* _EXCERPT_:
+-------+

Helios is described even in the Homeric poems as the god who sees and hears every thing, but, notwithstanding this, he is unaware of the fact that the companions of Odysseus robbed his oxen, until he was informed of it by Lampetia. (Od. xii. 375.) But, owing to his omniscience, he was able to betray to Hephaestus the faithlessness of Aphrodite, and to reveal to Demeter the carrying off of her daughter. (Od. viii. 271, Hymn. in Cer. 75, &c., in Sol. 10; comp. Soph. Ajax, 847, &c.) This idea of Helios knowing every thing, which also contains the elements of his ethical and prophetic nature, seems to have been the cause of Helios being confounded and identified with Apollo, though they were originally quite distinct; and the identification was, in fact, never carried out completely, for no Greek poet ever made Apollo ride in the chariot of Helios through the heavens, and among the Romans we find this idea only after the time of Virgil. The representations of Apollo with rays around his head, to characterise him as identical with the sun, belong to the time of the Roman empire.

+-------+

* _TASK DESCRIPTION_:
Answer these questions from the excerpt on Helios above:
(a) Who told Helios that the companions of Odysseus had robbed his oxen?
(b) To whom did Helios reveal the carrying off of her daughter?
(c) To what period do representations of Apollo with rays around his head belong?

+-------+

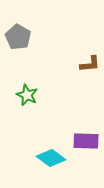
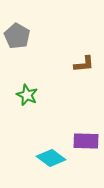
gray pentagon: moved 1 px left, 1 px up
brown L-shape: moved 6 px left
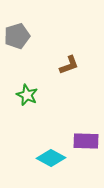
gray pentagon: rotated 25 degrees clockwise
brown L-shape: moved 15 px left, 1 px down; rotated 15 degrees counterclockwise
cyan diamond: rotated 8 degrees counterclockwise
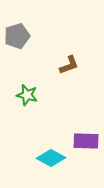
green star: rotated 10 degrees counterclockwise
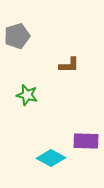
brown L-shape: rotated 20 degrees clockwise
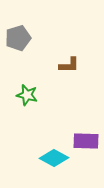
gray pentagon: moved 1 px right, 2 px down
cyan diamond: moved 3 px right
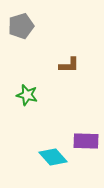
gray pentagon: moved 3 px right, 12 px up
cyan diamond: moved 1 px left, 1 px up; rotated 20 degrees clockwise
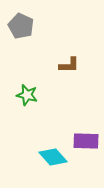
gray pentagon: rotated 30 degrees counterclockwise
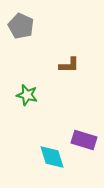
purple rectangle: moved 2 px left, 1 px up; rotated 15 degrees clockwise
cyan diamond: moved 1 px left; rotated 24 degrees clockwise
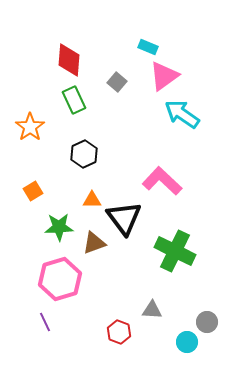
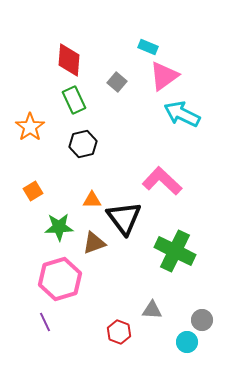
cyan arrow: rotated 9 degrees counterclockwise
black hexagon: moved 1 px left, 10 px up; rotated 12 degrees clockwise
gray circle: moved 5 px left, 2 px up
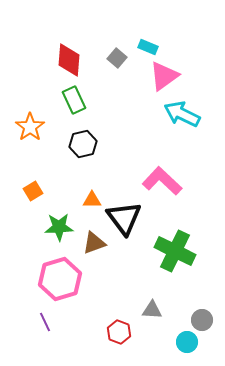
gray square: moved 24 px up
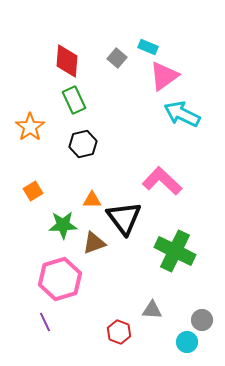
red diamond: moved 2 px left, 1 px down
green star: moved 4 px right, 2 px up
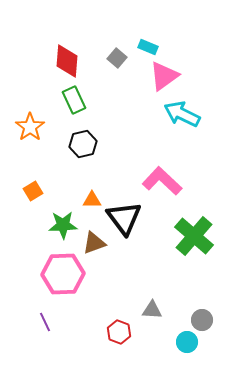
green cross: moved 19 px right, 15 px up; rotated 15 degrees clockwise
pink hexagon: moved 3 px right, 5 px up; rotated 15 degrees clockwise
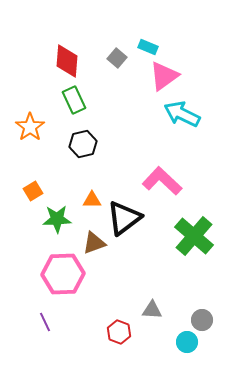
black triangle: rotated 30 degrees clockwise
green star: moved 6 px left, 6 px up
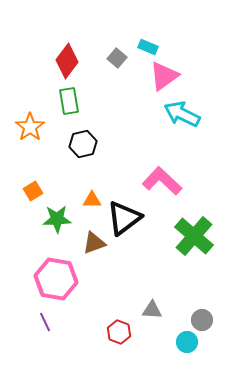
red diamond: rotated 32 degrees clockwise
green rectangle: moved 5 px left, 1 px down; rotated 16 degrees clockwise
pink hexagon: moved 7 px left, 5 px down; rotated 12 degrees clockwise
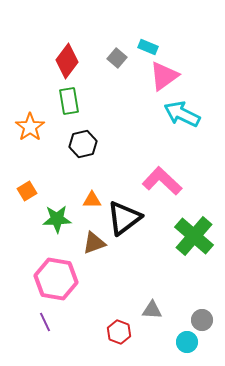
orange square: moved 6 px left
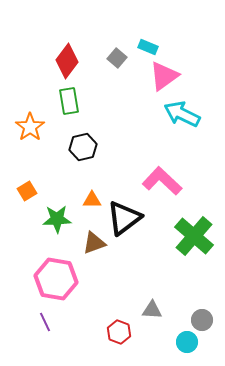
black hexagon: moved 3 px down
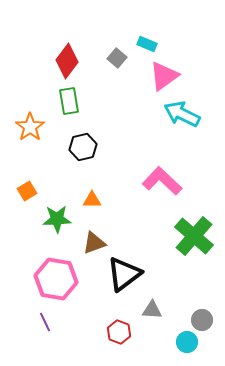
cyan rectangle: moved 1 px left, 3 px up
black triangle: moved 56 px down
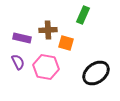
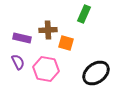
green rectangle: moved 1 px right, 1 px up
pink hexagon: moved 2 px down
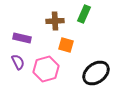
brown cross: moved 7 px right, 9 px up
orange square: moved 2 px down
pink hexagon: rotated 25 degrees counterclockwise
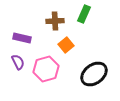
orange square: rotated 35 degrees clockwise
black ellipse: moved 2 px left, 1 px down
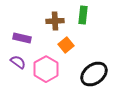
green rectangle: moved 1 px left, 1 px down; rotated 18 degrees counterclockwise
purple semicircle: rotated 28 degrees counterclockwise
pink hexagon: rotated 15 degrees counterclockwise
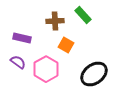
green rectangle: rotated 48 degrees counterclockwise
orange square: rotated 21 degrees counterclockwise
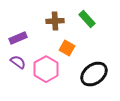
green rectangle: moved 4 px right, 4 px down
purple rectangle: moved 4 px left; rotated 36 degrees counterclockwise
orange square: moved 1 px right, 3 px down
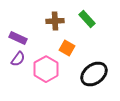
purple rectangle: rotated 48 degrees clockwise
purple semicircle: moved 3 px up; rotated 91 degrees clockwise
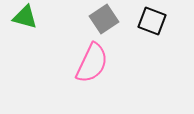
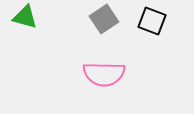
pink semicircle: moved 12 px right, 11 px down; rotated 66 degrees clockwise
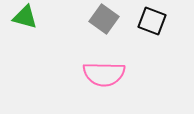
gray square: rotated 20 degrees counterclockwise
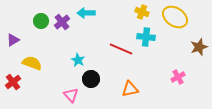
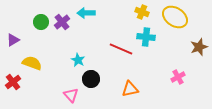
green circle: moved 1 px down
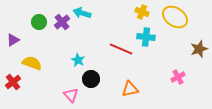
cyan arrow: moved 4 px left; rotated 18 degrees clockwise
green circle: moved 2 px left
brown star: moved 2 px down
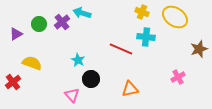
green circle: moved 2 px down
purple triangle: moved 3 px right, 6 px up
pink triangle: moved 1 px right
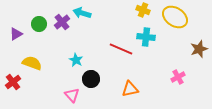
yellow cross: moved 1 px right, 2 px up
cyan star: moved 2 px left
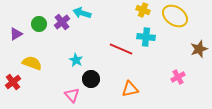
yellow ellipse: moved 1 px up
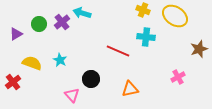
red line: moved 3 px left, 2 px down
cyan star: moved 16 px left
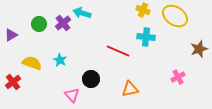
purple cross: moved 1 px right, 1 px down
purple triangle: moved 5 px left, 1 px down
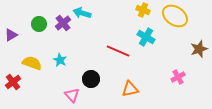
cyan cross: rotated 24 degrees clockwise
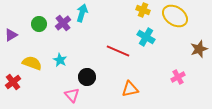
cyan arrow: rotated 90 degrees clockwise
black circle: moved 4 px left, 2 px up
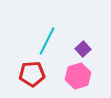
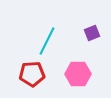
purple square: moved 9 px right, 16 px up; rotated 21 degrees clockwise
pink hexagon: moved 2 px up; rotated 15 degrees clockwise
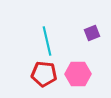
cyan line: rotated 40 degrees counterclockwise
red pentagon: moved 12 px right; rotated 10 degrees clockwise
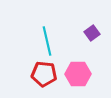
purple square: rotated 14 degrees counterclockwise
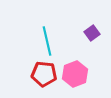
pink hexagon: moved 3 px left; rotated 20 degrees counterclockwise
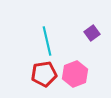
red pentagon: rotated 15 degrees counterclockwise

+-------+

* _RESPONSE TO THE TASK_:
(a) Lampetia
(b) Demeter
(c) The time of the Roman empire